Since the launch of the Oculus Rift there have been a couple trip-ups in getting the Rifts out on time to those who pre-ordered the HMDs due to what Oculus VR explains as a part shortage. This resulted in complaints. Is this a surprise? Not at all, this is something customers have been excited about for a few years, and just when they are about to receive it they’re told to wait a little longer.
What was a surprise was the way in which Kevin Crawford, the lead of Oculus VR’s support team, took to Reddit to confront those who complained. For anyone who has worked in retail or customer service they know that complaints are inevitable, and people can get nasty, but this isn’t something to rise to. Even though Crawford said “I’m a lifer in CS and have grown a pretty thick skin, so if you were looking to do damage, it didn’t work”, his efforts were too transparent, unprofessional, and caused a few winces.

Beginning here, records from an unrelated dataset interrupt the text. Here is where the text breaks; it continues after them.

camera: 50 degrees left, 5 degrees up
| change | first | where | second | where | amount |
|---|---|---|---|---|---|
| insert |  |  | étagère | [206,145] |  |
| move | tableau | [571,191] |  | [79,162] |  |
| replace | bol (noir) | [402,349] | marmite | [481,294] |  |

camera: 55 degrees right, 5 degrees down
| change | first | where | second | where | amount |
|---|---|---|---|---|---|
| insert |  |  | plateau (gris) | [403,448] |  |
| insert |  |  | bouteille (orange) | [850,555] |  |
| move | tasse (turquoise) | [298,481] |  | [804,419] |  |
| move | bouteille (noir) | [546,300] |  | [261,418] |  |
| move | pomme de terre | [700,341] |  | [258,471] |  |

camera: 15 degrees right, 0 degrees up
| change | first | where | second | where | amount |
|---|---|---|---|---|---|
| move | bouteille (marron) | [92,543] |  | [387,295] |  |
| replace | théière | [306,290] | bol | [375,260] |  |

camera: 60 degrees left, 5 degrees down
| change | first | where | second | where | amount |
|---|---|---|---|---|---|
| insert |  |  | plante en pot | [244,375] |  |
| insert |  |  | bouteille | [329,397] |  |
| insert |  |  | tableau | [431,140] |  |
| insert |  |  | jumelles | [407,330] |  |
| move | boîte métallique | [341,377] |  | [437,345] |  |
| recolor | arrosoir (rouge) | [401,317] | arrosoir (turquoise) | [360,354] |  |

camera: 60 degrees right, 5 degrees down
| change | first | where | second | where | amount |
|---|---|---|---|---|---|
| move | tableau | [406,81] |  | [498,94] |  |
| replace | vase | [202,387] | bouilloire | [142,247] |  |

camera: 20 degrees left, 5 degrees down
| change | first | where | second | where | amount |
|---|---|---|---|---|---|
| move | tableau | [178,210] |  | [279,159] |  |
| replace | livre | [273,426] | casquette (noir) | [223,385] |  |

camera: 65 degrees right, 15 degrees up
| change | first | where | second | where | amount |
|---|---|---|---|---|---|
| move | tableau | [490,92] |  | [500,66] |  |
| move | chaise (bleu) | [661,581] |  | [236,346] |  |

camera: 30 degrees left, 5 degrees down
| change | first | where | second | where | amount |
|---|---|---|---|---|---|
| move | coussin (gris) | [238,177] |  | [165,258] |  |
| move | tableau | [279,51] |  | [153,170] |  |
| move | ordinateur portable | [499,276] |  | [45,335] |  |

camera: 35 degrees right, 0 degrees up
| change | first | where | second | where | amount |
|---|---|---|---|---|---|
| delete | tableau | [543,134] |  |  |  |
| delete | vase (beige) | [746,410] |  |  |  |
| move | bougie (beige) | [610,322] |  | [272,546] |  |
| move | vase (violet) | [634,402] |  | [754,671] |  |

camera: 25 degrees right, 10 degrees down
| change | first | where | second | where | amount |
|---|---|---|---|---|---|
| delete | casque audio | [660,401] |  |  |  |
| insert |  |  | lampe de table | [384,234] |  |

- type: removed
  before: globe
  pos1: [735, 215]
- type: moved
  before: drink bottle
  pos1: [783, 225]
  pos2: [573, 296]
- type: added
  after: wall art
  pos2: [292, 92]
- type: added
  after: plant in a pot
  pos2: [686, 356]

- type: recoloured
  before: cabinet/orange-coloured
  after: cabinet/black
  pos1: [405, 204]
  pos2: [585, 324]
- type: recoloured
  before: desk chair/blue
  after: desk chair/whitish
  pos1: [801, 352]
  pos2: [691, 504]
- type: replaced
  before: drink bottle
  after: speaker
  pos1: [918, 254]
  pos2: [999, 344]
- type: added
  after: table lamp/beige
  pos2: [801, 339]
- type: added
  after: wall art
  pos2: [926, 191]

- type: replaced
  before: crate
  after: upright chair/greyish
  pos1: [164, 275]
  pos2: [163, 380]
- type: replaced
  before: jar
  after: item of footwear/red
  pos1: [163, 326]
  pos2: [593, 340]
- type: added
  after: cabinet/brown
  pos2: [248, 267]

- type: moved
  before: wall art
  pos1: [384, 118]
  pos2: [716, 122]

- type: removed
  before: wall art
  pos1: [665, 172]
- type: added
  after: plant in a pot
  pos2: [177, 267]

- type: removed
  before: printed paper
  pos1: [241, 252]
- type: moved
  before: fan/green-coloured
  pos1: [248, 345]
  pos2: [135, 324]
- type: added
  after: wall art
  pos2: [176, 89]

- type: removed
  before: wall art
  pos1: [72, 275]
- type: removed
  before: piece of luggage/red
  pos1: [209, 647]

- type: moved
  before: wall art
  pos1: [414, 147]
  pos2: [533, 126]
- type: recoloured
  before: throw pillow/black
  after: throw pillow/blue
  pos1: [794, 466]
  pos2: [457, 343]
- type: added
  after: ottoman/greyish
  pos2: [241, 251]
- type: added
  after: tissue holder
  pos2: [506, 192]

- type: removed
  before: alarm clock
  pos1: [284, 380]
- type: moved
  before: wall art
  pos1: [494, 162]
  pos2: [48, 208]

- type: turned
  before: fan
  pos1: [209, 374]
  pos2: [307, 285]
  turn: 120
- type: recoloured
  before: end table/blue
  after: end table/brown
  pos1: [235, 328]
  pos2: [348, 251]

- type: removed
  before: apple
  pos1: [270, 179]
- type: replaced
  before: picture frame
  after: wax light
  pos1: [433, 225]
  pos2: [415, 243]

Recently Oculus VR Founder, Palmer Luckey, also took to Reddit to defend himself concerning the same issues and with the same attitude of taking complaints to heart. To be fair he is the face and name of Oculus VR, and so people will target him specifically, but responding one-on-one to those making so much noise can’t be interpreted as tactful.
There seems to be a battle over whether companies should directly address issues, and Luckey did touch on this point on Reddit, saying, “The same people who complain about “lack of transparency” and “sterile, corporate communication” are so very often the same people who berate and hate companies and individuals for anything they ever say that changes at some point.” He also summarised how he felt about trying to please everyone simply: “I don’t care”.
Should Luckey care, though? Looking at how his competitors have been handling similar complaints Oculus VR is sticking out like a sore thumb, but they are also much different to the likes of HTC, Samsung, and Sony Interactive Entertainent (SIE). Oculus VR started off with a close connection to its audience, and it can be understandably hard to create that divide now that things have taken off in a massive way. Its competitors have also already formed a long-established system of handling complaints and product launches, which Lorne Lanning, Creator of Oddworld, touched on with regard to PlayStation VR potentially coming out top: “…they already got the mechanisms to the plastic, the trucks going to the stores; they’ve already got the shelf space at the stores, they’ve got PSN.”
This isn’t to say that a connection with your audience is negative – Ask Me Anything (AMA) threads on Reddit generate plenty of positive attention, and it is a great feeling to connect to the developers of something you’re invested in. What can’t be looked upon as fondly is to personally attack your audience and confront them, even if some people go overboard with their abuse. The reputation of Oculus VR is on tipping point between being down-to-earth and unprofessional, and one can only hope with such an effective product that the Rift will prevail amongst the politics.